• Friday, October 07, 2022


Pakistan calls for unfreezing of Afghan assets

Pakistan’s foreign minister Shah Mahmood Qureshi speaks with AFP on the sidelines of the high-level 76th session of the UN General Assembly in New York on September 20, 2021. (Photo by CELINE GESRET/AFP via Getty Images)

By: Chandrashekar Bhat

PAKISTAN has called on world powers to unblock billions of dollars in Afghan assets frozen after the Taliban takeover but said it did not expect recognition of the new government soon.

Ahead of talks on Afghanistan at the UN General Assembly, Pakistani foreign minister Shah Mahmood Qureshi said on Monday (20) that the most urgent priority was to avert an even deeper economic collapse of the neighbouring nation that could trigger a humanitarian catastrophe.

“On one hand, you’re raising fresh funds to avert a crisis and on the other hand money that is theirs – belongs to them – they cannot use,” Qureshi told reporters.

“I think freezing the assets is not helping the situation.

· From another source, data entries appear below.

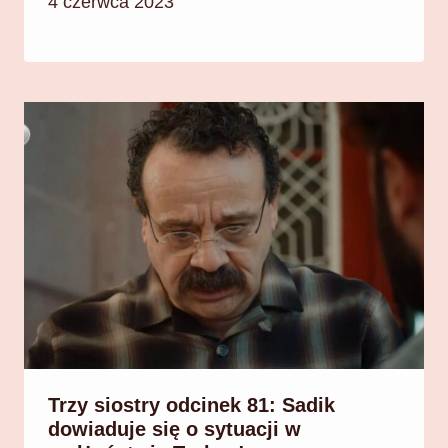
4 czerwca 2023
Trzy siostry odcinek 81: Sadik
dowiaduje się o sytuacji w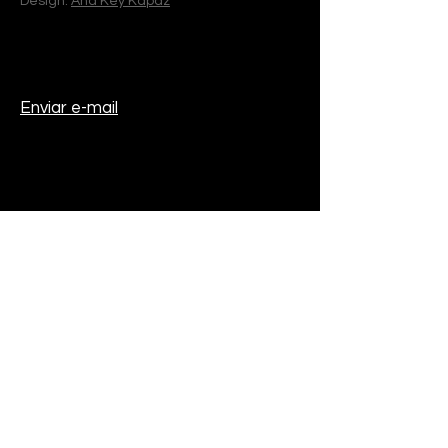
Design:
Ana Key Kapaz
Enviar e-mail
+55 11 99312-
9872
@laurentcardon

I would strongly urge the powers that be that they should revisit that policy and think of unfreezing,” he said.

“It will be a confidence-building measure as well and that could also incentivise positive behaviour.”

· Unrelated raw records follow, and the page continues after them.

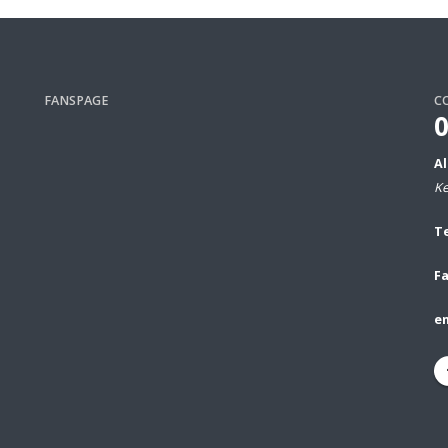
FANSPAGE
C
A
Ke
Te
Fa
em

The United States froze $9.5 billion (£6.94bn) in Afghan Central Bank assets and international lenders have stayed clear of Afghanistan, wary of providing money that could be used by the Taliban.

Pakistan was the chief backer of the Taliban’s draconian 1996-2001 regime and has long faced US allegations that its intelligence service fueled the Islamist insurgents in their two-decade battle against NATO forces and the now collapsed Western-backed government.

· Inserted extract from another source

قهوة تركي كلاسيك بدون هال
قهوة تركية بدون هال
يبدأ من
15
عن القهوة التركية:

While calling for engagement with the Taliban, Qureshi appeared to share the US stance that it was premature to establish formal ties.

“I don’t think anybody is in a rush to recognise it at this stage and the Taliban should keep an eye on that,” Qureshi said.

If the Taliban want recognition, “they have to be more sensitive and more receptive to international opinion,” he said.

Qureshi hoped that the Taliban would be more inclusive after forming a caretaker government that includes figures blacklisted by the United Nations on terrorism allegations.

But he said he saw “positives” from the Taliban including a declaration of amnesty and a willingness to include ethnic groups other than the group’s dominant Pashtuns.

Pakistan’s ambassador to the United States, Asad Majeed Khan, too said recently that the Taliban are making “the right noises”.

However, activists and witnesses say on-the-ground reality is different from the Taliban’s promises, with women and girls already being excluded from employment and education even without formal announcements by the insurgents.